> _Records to process_
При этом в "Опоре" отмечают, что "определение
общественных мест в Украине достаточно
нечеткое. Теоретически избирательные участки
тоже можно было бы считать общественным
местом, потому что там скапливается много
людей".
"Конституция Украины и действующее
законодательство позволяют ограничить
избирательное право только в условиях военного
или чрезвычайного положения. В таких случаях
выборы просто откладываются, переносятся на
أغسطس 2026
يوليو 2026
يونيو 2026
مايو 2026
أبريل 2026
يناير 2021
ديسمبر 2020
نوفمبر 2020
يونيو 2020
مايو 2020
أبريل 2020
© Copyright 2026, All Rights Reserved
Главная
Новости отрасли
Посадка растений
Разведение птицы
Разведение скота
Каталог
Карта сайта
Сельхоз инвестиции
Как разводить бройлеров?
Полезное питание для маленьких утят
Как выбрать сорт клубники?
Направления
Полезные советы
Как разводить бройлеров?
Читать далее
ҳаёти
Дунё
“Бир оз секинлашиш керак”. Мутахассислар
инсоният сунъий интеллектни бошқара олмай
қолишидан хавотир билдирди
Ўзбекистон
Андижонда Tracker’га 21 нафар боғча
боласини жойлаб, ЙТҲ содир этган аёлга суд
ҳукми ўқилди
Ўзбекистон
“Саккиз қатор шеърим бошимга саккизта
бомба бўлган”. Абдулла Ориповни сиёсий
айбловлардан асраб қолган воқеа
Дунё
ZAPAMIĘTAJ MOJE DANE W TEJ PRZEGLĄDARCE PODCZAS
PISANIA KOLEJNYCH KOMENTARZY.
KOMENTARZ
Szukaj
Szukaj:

> _What the exercise asks_
Copy the lines above exactly, beginning at the line that has "тоже можно было бы считать общественным" and stopping after the line that has "или чрезвычайного положения. В таких случаях", and omit the rest.

> _Result of this task_
тоже можно было бы считать общественным
местом, потому что там скапливается много
людей".
"Конституция Украины и действующее
законодательство позволяют ограничить
избирательное право только в условиях военного
или чрезвычайного положения. В таких случаях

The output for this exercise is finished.